There are some national services that I will not name here, but that aren’t listed in the channel listings because they aren’t intended for viewing by home viewers. You need to get creative with those. For example, if you just happen to find a feed of the QXZ network, and you are smart enough to not blab about it all over creation so that the signal gets scrambled, you may be able to get listing data for at least prime time by grabbing the listings for the network owned “flagship” station in your time zone, which might be WQXZ on the east coast or KQXZ on the west coast. Of course the QXZ network is totally fictitious, but hopefully you get the idea.

If you spend a little time studying the XMLTV File format, you can even write your own scripts or programs to create “fake” XMLTV data for certain stations – I suppose you could even do it manually if you are a very patient and precise person.
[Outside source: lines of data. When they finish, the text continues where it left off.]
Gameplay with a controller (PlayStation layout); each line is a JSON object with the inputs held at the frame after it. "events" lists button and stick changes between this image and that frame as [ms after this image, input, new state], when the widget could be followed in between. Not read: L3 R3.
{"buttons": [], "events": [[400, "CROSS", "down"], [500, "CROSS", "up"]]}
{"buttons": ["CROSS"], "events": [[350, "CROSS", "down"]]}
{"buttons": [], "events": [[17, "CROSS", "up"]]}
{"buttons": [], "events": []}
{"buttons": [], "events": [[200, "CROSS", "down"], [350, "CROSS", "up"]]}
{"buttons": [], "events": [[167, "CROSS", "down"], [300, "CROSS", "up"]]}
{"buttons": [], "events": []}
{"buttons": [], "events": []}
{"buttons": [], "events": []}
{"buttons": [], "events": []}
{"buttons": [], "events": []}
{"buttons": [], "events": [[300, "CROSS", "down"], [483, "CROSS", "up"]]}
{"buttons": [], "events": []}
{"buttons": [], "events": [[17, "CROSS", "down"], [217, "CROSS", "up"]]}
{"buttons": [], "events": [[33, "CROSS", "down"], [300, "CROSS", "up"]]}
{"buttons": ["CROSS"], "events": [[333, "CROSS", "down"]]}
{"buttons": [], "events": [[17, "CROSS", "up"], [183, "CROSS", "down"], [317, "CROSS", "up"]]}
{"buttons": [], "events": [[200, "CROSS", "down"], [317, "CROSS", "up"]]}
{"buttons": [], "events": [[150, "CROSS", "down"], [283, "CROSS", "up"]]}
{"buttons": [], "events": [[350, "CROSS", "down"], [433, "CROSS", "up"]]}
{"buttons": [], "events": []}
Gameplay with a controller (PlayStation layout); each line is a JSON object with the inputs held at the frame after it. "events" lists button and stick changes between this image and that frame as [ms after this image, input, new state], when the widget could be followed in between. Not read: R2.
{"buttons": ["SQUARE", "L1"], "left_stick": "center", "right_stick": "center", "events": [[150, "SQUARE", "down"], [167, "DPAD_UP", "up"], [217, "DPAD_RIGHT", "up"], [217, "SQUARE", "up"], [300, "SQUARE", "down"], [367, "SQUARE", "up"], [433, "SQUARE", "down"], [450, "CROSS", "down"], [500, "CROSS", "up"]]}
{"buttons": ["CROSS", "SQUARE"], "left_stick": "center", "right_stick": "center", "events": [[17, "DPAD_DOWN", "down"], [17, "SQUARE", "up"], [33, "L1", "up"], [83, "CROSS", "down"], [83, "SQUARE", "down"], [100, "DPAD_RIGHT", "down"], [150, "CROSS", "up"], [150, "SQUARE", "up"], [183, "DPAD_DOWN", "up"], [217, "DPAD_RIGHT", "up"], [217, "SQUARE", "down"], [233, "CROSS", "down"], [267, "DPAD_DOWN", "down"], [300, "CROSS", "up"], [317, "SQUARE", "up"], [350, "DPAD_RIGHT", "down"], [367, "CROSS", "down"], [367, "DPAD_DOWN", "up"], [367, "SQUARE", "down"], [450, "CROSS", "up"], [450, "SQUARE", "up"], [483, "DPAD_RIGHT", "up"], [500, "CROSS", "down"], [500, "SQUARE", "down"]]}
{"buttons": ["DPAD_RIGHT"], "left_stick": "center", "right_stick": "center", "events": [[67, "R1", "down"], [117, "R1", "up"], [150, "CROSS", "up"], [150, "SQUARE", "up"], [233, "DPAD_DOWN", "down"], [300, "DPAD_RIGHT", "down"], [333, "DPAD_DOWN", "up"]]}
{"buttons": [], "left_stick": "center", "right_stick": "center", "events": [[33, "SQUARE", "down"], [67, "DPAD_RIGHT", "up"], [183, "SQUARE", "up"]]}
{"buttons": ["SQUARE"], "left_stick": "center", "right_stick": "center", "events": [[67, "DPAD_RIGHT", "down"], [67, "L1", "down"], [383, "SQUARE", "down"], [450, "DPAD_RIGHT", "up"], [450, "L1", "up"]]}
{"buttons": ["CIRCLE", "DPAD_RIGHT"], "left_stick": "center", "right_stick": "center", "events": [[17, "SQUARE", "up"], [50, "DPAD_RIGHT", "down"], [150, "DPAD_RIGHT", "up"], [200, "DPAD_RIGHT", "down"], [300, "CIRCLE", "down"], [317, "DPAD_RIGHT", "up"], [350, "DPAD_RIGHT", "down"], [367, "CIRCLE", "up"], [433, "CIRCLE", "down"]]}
There is one pitfall to all this, which was actually more of a problem with a grabber program that’s no longer useful due to changes in the underlying service, but I’ll mention it anyway just in case you ever run across it. The various schedule sources sometimes change channel ID numbers without any advance warning, particularly when you are grabbing terrestrial (over-the-air) channels. If you find that the schedule data for a particular channel “runs out” after a certain day, it’s probably because the ID numbers have changed. In TVHeadend, go to the Configuration | Channel / EPG | Channels tab, find the affected channel(s), and change the EPG Source using the dropdown – you will probably see both the old and new ID’s, usually one underneath the other. Uncheck the old one and check the new one, and the next time TVHeadend updates its EPG information, it should be okay (don’t forget to click the “Save” button before you leave the page!). By the way, in case you hadn’t figured it out from the previous paragraphs, that’s the place where you select the channel data to associate with a channel in the first place, but I will again note that if the EPG sources aren’t appearing in the dropdowns after TVHeadend has imported your xml file, then you may need to refresh the page, or close and re-open your browser.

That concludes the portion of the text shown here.